> _Exercise requirements_:
1. Print the fine particle monitoring passage from "The potential monitoring" to "available air flow.".
2. According to the fine particle monitoring passage, what is PM2.5 the integral of?
3. Please pick up the fine particle monitoring passage after its final sentence and continue it.

> _Source extract_:
The potential monitoring techniques for PM10 and fine particles are also different. High volume filter samples for PM10 followed by gravimetric weighing of filters before and after exposure is a well established technique derived from high volume TSP monitoring technology. Monitoring the fine particle concentration, on the other hand, is more elaborate than for PM10 or TSP because inertial size separation reduces the available air flow.
The aerosol population is a mixture of different particle sizes and each size class is composed of an internal and/or external mixture of chemically diverse particles. Hence, it is not possible to express the aerosol concentration as a single number, as is the case for gaseous pollutants. On the other hand, practical considerations dictate that the number of aerosol parameters to be monitored has to be limited. Thus, routine monitoring of aerosol chemical composition in many size classes does not appear to be practical for enforcement purposes. Rather, the aerosol size - chemical composition distribution function needs to be monitored using integral measures such as PM2.5 and/or total (or size segregated) light scattering coefficient. PM2.5 is the integral of the aerosol mass - size distribution up to about 2.5 µm. The total light scattering is also an integral of the aerosol mass size distribution but also weighed by the size dependent scattering efficiency factor.
Recently, an 'in situ' fine particle monitoring standard has been suggested using integrating nephelometers. Such devices are being considered either as a substitute or in conjunction with size segregated filter and/or impactor samplers.
The purpose of this report is to present a comparative study of the aerosol light scattering - PM2.5 relationship using existing monitoring data. Light scattering - PM2.5 comparisons were conducted using standard correlation statistics, as well as temporal pattern analysis on yearly, monthly, and daily scales. This report also contains a brief discussion of the criteria by which the alternative monitoring techniques (PM2.5 mass concentration and fine particle light scattering) are to be evaluated as a suitable standard.
The different aerosol monitoring methods as a potential fine particle standard can be evaluated from at least four different points of view: relevance to the aerosol effects on health and environment, the relationship to aerosol sources, suitability for enforcement, and suitability for monitoring. It is certain that a full evaluation needs to incorporate additional criteria not listed here.

> _Stored data_:

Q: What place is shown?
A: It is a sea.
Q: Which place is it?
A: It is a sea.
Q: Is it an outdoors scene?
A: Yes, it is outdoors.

> _Answers in order_:
1.
The potential monitoring techniques for PM10 and fine particles are also different. High volume filter samples for PM10 followed by gravimetric weighing of filters before and after exposure is a well established technique derived from high volume TSP monitoring technology. Monitoring the fine particle concentration, on the other hand, is more elaborate than for PM10 or TSP because inertial size separation reduces the available air flow.

2. PM2.5 is the integral of the aerosol mass-size distribution up to about 2.5 µm.

3.
The aerosol parameter to be monitored has to be a suitable causal measure of health effects as well as the effects on visibility, acid rain, climate, etc. It can be presumed that, for health effects, the penetration into the lung and the health potency of the aerosol chemical species are relevant. On the other hand, visibility effects are determined by the light extinction under atmospheric (humidity) conditions. Acid deposition is primarily influenced by the aerosol acidity and it is not directly effected by particle size. The direct aerosol effect on climate is due to scattering and absorption of sunlight while the indirect aerosol effect on climate is due to the aerosol interaction with cloud processes.
The main point of the above discussion is that each of the aerosol effects is associated with a specific size and/or chemical composition. Therefore, it is not likely that the single monitoring variable would be equally suitable as a surrogate for all of the effects. Thus, a choice in the measurement technique would require a value judgment as to which effects exposure should to be matched most closely.
Ideally, the monitoring technique would allow the clear identification and apportionment of the primary and secondary aerosol sources of each monitoring site. This criteria is relevant for the introduction of effective control measures. The most common method of aerosol source type attribution is the receptor oriented chemical source apportionment which requires reasonably detailed aerosol chemical composition data. Apportionment of light scattering data among the potential source types is also accomplished using the aerosol chemical composition data in conjunction with chemically dependent mass extinction efficiencies. In case of aerosol light scattering, special attention needs to be focused on the influence of ambient water vapor through hydroscopicity. In general, the mass extinction efficiencies are inferred from statistical considerations rather than from direct measurements.
The need for source identification for ambient aerosols dictates that aerosol chemical composition be monitored at least at areas of high exposure, in the vicinity of unique sources, and other strategically important locations.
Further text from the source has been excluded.